While the Finns absolutely kicked the Soviets' asses in the Winter War, they actually did lose the war a ceded territory to the USSR.


Dunno man. Booting the invaders and keeping sovereignty after your tiny nation of 3 million is invaded by an army of over 500K soldiers seems like a win to me, especially when literally every other neighbor fell. But whatever. Finland's ready for Russia.


Article 5 says it will be considered an attack against "them all", not against the US. In reality this is very convenient for US. What ukraine is suffering now is what would happen if russia invaded finland: the US would provide endless material support and the threat of nukes, but the vast majority of damage and losses would be Finnish. NATO acts as a shield for the US in Europe, keeping the wars away from the Americas. That's how it has been designed to be from the beginning


It would be a sheer impossibility for a country of 5 million to defeat the Soviet Union which could mobilize tens of millions of soldiers. It simply became too expensive for them and it was terrible timing for the soviets to launch an attack. Bad weather and their officer corps had been culled to shit


Interestingly enough - the US is the only country to have invoked article 5 which is the principle that an attack on one member is considered an attack on all - in response to the 9/11 attacks.


To nitpick: it was not the US that invoked article 5 after 9/11. It was driven by its European allies, which wanted a show of support at that time, to be expressed any way they could.

The actual impact of that article 5 was pretty non-existent. 9/11 was not a declaration of war by a state; it was an action of a well-organized group. There are no specific actions that this article 5 could imply beyond the PR.


Hardly a nitpick - I had that completely wrong!


I do not think you are wrong. It was a joint declaration, but from what I vaguely remember, the idea came from Europe and everyone understood it to be a great PR value with no technical pull.
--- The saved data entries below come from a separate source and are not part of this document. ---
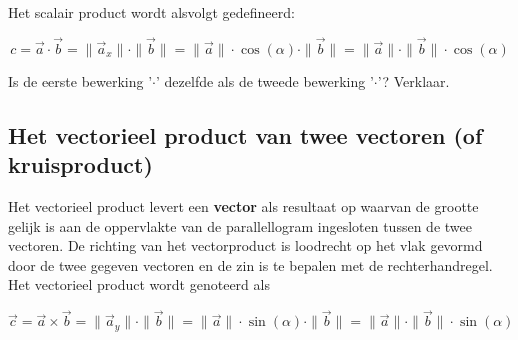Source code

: \documentclass{ximera}
\begin{document}
Het scalair product wordt alsvolgt gedefineerd: 

$$
c = \vec{a} \cdot \vec{b} = \| \vec{a}_x \| \cdot \|\vec{b}\| = \|\vec{a}\| \cdot \cos(\alpha) \cdot \|\vec{b}\| = \| \vec{a}\| \cdot \| \vec{b}\| \cdot \cos(\alpha)
$$

\begin{quickquestion*}{}{}
    Is de eerste bewerking '\(\cdot\)' dezelfde als de tweede bewerking '\(\cdot\)'? Verklaar. 
\end{quickquestion*}

\begin{image}
\end{image}

\subsection*{Het vectorieel product van twee vectoren (of kruisproduct)}

Het vectorieel product levert een \textbf{vector} als resultaat op waarvan de grootte gelijk is aan de oppervlakte van de parallellogram ingesloten tussen de twee vectoren. 
De richting van het vectorproduct is loodrecht op het vlak gevormd door de twee gegeven vectoren en de zin is te bepalen met de rechterhandregel.
Het vectorieel product wordt genoteerd als 

\[
\vec{c} = \vec{a} \times \vec{b} = \| \vec{a}_y \| \cdot \|\vec{b}\| = \|\vec{a}\| \cdot \sin(\alpha) \cdot \|\vec{b}\| = \| \vec{a}\| \cdot \| \vec{b}\| \cdot \sin(\alpha)
\]
\end{document}

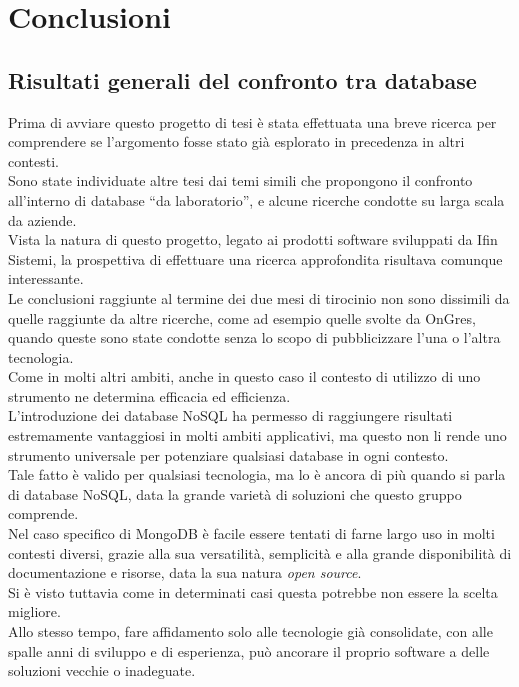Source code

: 
\chapter{Conclusioni}
\label{cap:conclusioni}
\section{Risultati generali del confronto tra database}
Prima di avviare questo progetto di tesi è stata effettuata una breve ricerca per comprendere se l'argomento fosse stato già esplorato in precedenza in altri contesti.\\
Sono state individuate altre tesi dai temi simili che propongono il confronto all'interno di database ``da laboratorio'', e alcune ricerche condotte su larga scala da aziende.\\
Vista la natura di questo progetto, legato ai prodotti software sviluppati da Ifin Sistemi, la prospettiva di effettuare una ricerca approfondita risultava comunque interessante.\\

\noindent Le conclusioni raggiunte al termine dei due mesi di tirocinio non sono dissimili da quelle raggiunte da altre ricerche, come ad esempio quelle svolte da OnGres\cite{site:ongres}, quando queste sono state condotte senza lo scopo di pubblicizzare l'una o l'altra tecnologia.\\
Come in molti altri ambiti, anche in questo caso il contesto di utilizzo di uno strumento ne determina efficacia ed efficienza.\\
L'introduzione dei database NoSQL ha permesso di raggiungere risultati estremamente vantaggiosi in molti ambiti applicativi, ma questo non li rende uno strumento universale per potenziare qualsiasi database in ogni contesto.\\
Tale fatto è valido per qualsiasi tecnologia, ma lo è ancora di più quando si parla di database NoSQL, data la grande varietà di soluzioni che questo gruppo comprende.\\
Nel caso specifico di MongoDB è facile essere tentati di farne largo uso in molti contesti diversi, grazie alla sua versatilità, semplicità e alla grande disponibilità di documentazione e risorse, data la sua natura \textit{open source}.\\
Si è visto tuttavia come in determinati casi questa potrebbe non essere la scelta migliore.\\
Allo stesso tempo, fare affidamento solo alle tecnologie già consolidate, con alle spalle anni di sviluppo e di esperienza, può ancorare il proprio software a delle soluzioni vecchie o inadeguate.\\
My 2c.


If you’re mad at some of the Allies, be mad at the European “big powers” that have let their hard power rot and are unable to defend their interests in Europe (see Ukraine would be extinct without the US). Finland has an army more capable of defending their territory than any other EU country other than Poland after their latest expansion. They just prefer not to have to do that - hence NATO which raises the threshold to invade immensely


Yes. This is good for the US. Russia has already chosen to be an anti-US adversary. A unified response to Russia is more efficient and more effective.


> Do I want an attack against Finland to be considered an attack against the US?

NATO is about deterrence, not really defense per se. NATO membership makes wars with Russia less likely, and provably so. So your answer is yes: the only way the modern global economy works is if all the players are guaranteed they won't get crushed and pillaged by rogue neighbors. A continuous land war in Europe is absolutely not safer for the USA than a decades-long cold war.

The "whims of some out of touch Russian dictator" are going to be dangerous no matter what we do. We can't control Putin and we aren't able to effect regime change in a nuclear state. The only decision left to us is how best to control it.


When NATO was bombing Afganistan, was it also deterrence?

NATO is neither defense nor deterrence, it is about asserting US dominance over the rest of the world.


NATO's action vis a vis Russia is clearly deterrent, and the core purpose of the alliance is quite clearly deterrance. That the same command structures have been used to coordinate non-Russia-related actions (Yugoslavia too) isn't relevant to the point you're responding to.

You can deploy all the anti-imperialist hyperbole you want, but the "reason" for having a mutual defense treaty among quite-clearly-non-dominated nations like Germany or the UK is pretty obviously defense.


What about Albania ? or Slovakia ? or Spain ?

Where do you draw the line


Yeah your right Mr Chamberlain, its only Czechoslovakia, oh and Poland, and oh shit its France too now, and are those plane overhead?

letting power mad dictators take over their weaker neighboors territory uncontested tends to not turn out well be it Napoleon, Hitler Stalin, or Putin.